### DATASET EXCERPT
== Segment start ==
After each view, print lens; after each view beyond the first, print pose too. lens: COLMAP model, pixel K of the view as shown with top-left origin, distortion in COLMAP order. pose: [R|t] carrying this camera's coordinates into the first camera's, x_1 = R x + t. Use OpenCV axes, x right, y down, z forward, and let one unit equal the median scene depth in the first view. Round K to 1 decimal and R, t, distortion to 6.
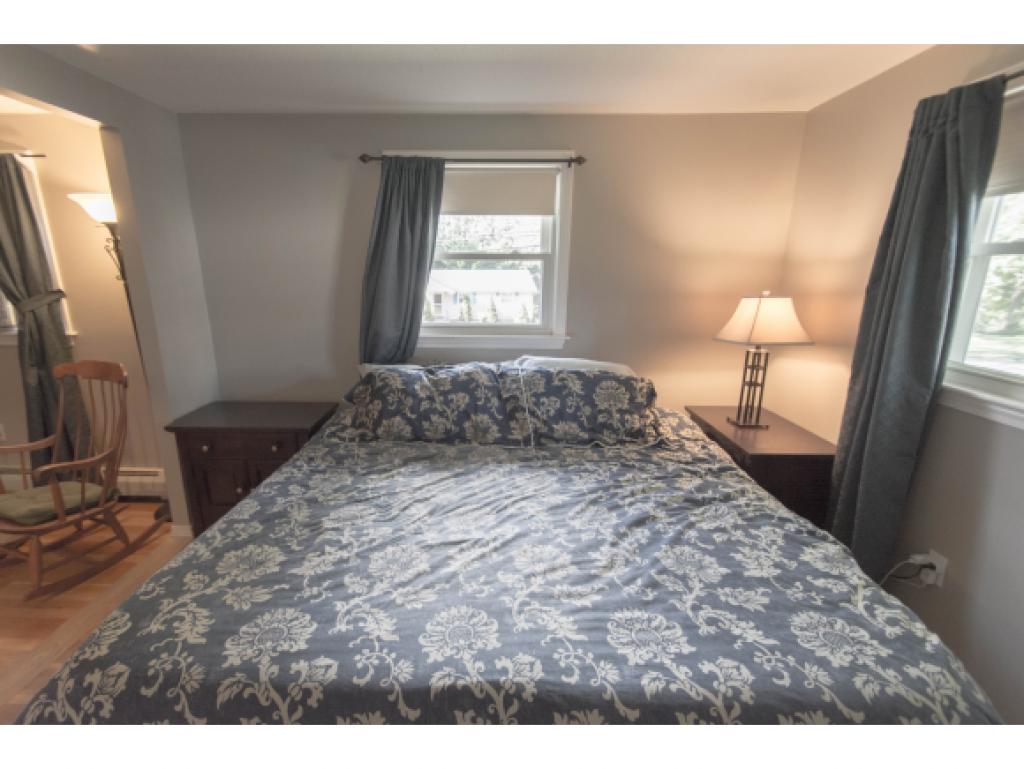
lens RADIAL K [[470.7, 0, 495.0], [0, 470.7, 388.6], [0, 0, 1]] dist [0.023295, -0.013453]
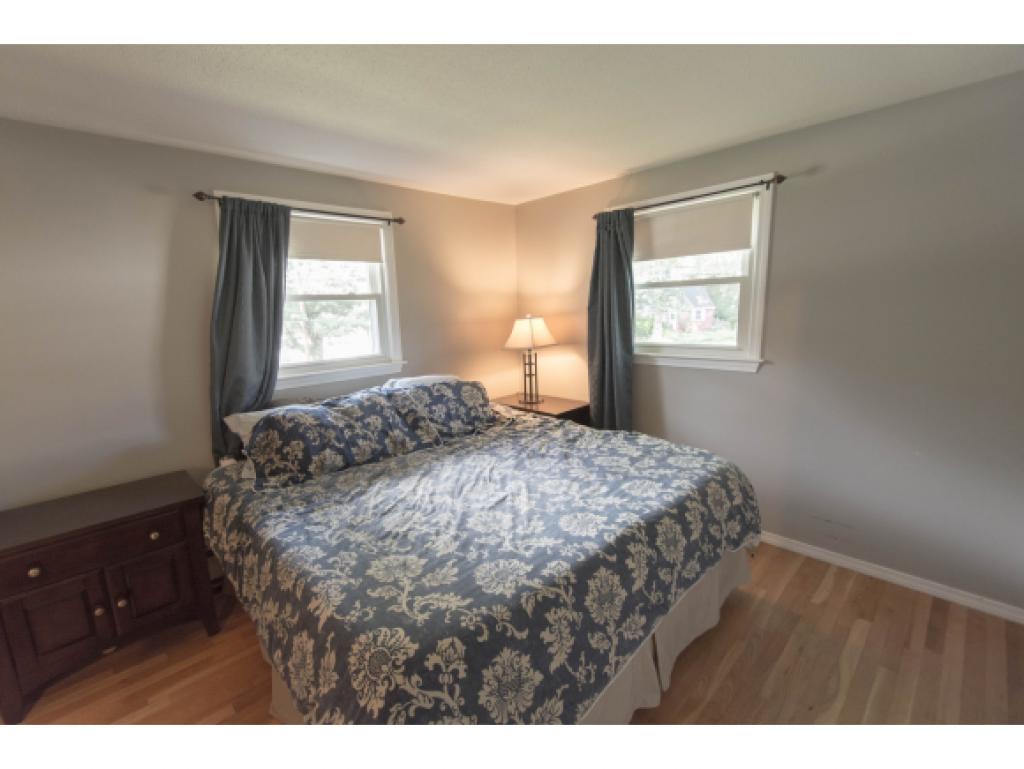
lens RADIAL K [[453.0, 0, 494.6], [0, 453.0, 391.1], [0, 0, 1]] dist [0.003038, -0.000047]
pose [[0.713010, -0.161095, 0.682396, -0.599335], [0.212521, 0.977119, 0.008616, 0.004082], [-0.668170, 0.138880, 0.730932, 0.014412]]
== Segment end ==
### TASK TO COMPLETE
Print all of the data above again, line for line and without any changes, but leave the pictures out.

### SOLUTION
After each view, print lens; after each view beyond the first, print pose too. lens: COLMAP model, pixel K of the view as shown with top-left origin, distortion in COLMAP order. pose: [R|t] carrying this camera's coordinates into the first camera's, x_1 = R x + t. Use OpenCV axes, x right, y down, z forward, and let one unit equal the median scene depth in the first view. Round K to 1 decimal and R, t, distortion to 6.
lens RADIAL K [[470.7, 0, 495.0], [0, 470.7, 388.6], [0, 0, 1]] dist [0.023295, -0.013453]
lens RADIAL K [[453.0, 0, 494.6], [0, 453.0, 391.1], [0, 0, 1]] dist [0.003038, -0.000047]
pose [[0.713010, -0.161095, 0.682396, -0.599335], [0.212521, 0.977119, 0.008616, 0.004082], [-0.668170, 0.138880, 0.730932, 0.014412]]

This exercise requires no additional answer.